Ces établissements regroupent plusieurs professionnels de la santé (des médecins, mais aussi des infirmiers, des orthophonistes ou des kinésithérapeutes) en un seul lieu où ils exercent tous une activité libérale et coordonnée. En France, elles correspondent à 10 à 15% des soins, mais avec seulement 7 structures, l’Alsace est à la traîne. L’adjoint au maire à la santé publique, Alexandre Feltz, lui-même médecin généraliste en libéral, explique la démarche :

« La médecine à l’ancienne, chacun dans son coin, c’est terminé. Le constat c’est qu’il y a beaucoup de cabinets dans le centre-ville, mais peu en périphérie, dans les quartiers populaires. Les Maisons urbaines de santé doivent répondre en partie à ce problème. Dans ce lieu, les démarches administratives sont centralisées et les locaux neufs parfaitement adéquats à la pratique de la médecine, bien plus que les cabinets strasbourgeois qui sont en fait des appartements privés et où l’accueil des handicapés, obligatoire en 2017, est impossible. Le loyer est équivalent à celui trouvé dans le privé, mais les bâtiments sont plus adaptés et spacieux. Pour en bénéficier, les praticiens formulent un projet de santé que l’Agence régionale de santé (ARS) doit valider (ici, un résumé de celui de la Maison de Santé du Neuhof). Pour être acceptés, ces projets doivent avoir une dimension sociale, comme par exemple proposer le tiers-payant. À Strasbourg, les locataires participent à des projets mis en place par la Ville comme sport sur ordonnance (comme 150 médecins) ou la détection de l’obésité précoce, plus forte en Alsace que dans le reste de la France. Les priorités sont fixées par un contrat local de santé, mais elles peuvent varier d’un quartier à un autre. »
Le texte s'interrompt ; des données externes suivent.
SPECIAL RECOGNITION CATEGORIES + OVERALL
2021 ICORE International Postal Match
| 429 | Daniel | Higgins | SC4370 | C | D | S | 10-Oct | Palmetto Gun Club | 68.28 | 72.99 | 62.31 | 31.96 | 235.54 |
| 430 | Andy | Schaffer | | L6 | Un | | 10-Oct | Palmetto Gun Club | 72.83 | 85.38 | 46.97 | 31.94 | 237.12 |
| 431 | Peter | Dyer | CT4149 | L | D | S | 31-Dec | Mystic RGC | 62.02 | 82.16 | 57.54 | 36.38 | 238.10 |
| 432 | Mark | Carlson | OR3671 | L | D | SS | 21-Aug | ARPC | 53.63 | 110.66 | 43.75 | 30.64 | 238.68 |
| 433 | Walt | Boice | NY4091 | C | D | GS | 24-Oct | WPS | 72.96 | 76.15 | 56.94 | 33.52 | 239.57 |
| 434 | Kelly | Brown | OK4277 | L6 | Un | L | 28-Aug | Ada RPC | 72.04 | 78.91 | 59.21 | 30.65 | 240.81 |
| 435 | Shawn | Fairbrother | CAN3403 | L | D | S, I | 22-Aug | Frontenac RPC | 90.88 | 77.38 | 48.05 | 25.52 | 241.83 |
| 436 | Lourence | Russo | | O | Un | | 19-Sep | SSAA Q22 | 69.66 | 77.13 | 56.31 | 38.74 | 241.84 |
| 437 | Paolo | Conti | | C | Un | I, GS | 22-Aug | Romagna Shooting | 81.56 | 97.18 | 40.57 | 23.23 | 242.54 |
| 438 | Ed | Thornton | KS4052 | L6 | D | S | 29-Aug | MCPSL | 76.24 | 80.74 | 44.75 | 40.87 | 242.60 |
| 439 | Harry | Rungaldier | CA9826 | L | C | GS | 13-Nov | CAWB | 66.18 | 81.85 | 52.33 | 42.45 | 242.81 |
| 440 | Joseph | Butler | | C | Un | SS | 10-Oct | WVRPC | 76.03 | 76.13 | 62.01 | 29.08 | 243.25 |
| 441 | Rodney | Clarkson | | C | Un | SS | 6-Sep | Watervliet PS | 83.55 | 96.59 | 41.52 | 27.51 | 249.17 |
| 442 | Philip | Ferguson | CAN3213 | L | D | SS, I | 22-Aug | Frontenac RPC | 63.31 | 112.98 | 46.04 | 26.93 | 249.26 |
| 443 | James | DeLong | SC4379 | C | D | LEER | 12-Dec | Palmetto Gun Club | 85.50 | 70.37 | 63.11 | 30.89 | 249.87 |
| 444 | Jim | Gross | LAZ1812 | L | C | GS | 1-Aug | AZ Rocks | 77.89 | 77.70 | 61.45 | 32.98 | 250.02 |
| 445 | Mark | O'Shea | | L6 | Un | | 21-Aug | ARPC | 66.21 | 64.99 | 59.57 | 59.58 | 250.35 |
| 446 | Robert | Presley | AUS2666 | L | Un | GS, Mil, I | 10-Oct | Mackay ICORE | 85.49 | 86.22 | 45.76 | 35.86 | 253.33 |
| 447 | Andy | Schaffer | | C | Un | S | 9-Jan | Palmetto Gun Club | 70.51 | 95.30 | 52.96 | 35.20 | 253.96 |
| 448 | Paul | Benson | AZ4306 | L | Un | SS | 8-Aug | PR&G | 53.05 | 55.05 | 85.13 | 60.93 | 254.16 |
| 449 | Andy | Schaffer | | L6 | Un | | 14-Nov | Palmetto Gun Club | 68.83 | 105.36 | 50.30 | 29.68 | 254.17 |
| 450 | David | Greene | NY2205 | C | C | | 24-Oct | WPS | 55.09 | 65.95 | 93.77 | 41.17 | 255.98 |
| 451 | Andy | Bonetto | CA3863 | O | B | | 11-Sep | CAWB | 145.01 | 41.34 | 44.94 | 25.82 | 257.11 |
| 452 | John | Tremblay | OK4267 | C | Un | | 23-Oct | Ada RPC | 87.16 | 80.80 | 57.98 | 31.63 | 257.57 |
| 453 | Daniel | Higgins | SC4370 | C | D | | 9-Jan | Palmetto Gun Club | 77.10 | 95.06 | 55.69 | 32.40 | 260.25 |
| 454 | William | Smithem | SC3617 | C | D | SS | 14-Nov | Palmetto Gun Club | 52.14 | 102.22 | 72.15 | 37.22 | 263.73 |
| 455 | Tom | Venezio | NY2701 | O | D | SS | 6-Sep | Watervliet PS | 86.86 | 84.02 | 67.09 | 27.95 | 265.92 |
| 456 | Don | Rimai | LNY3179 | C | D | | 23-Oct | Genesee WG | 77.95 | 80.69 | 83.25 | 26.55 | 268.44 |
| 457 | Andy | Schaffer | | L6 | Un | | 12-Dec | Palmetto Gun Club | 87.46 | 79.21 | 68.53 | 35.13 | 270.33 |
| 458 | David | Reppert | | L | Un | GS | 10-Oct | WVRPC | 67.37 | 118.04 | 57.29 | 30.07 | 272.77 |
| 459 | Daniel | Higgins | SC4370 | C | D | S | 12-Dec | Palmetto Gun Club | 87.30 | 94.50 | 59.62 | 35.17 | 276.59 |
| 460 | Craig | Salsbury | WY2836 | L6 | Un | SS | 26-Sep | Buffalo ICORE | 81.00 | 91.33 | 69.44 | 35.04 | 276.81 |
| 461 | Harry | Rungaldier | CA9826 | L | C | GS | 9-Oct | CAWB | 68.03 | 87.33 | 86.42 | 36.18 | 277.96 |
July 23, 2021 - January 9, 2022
L’ARS et la Fédération des Maisons de Santé accompagnent éventuellement le projet financièrement. Pour quelques internes en médecine générale présents aux assises de l’URML-Alsace vendredi 17 octobre, la solution est « attirante sur le papier ». Un jeune est plus réservé :

« Je pense que c’est surtout un avantage pour le patient qui a un lieu unique sans que cela soit l’hôpital. Pour le médecin, cela implique d’autres aménagements comme de la concertation, de la coordination et surtout de bien s’entendre avec les autres professionnels de la santé avec qui on s’installe. »

Les Maisons de Santé ne doivent pas supplanter la médecine libérale, mais la compléter. À l’Ordre, Jean-Marie Letzelter indique encore manquer de recul sur ce type de dispositif encore récent, mais il trouve que « c’est une piste pour répondre au découragement des jeunes médecins à s’installer en libéral ». Premiers bilans dans quelques années.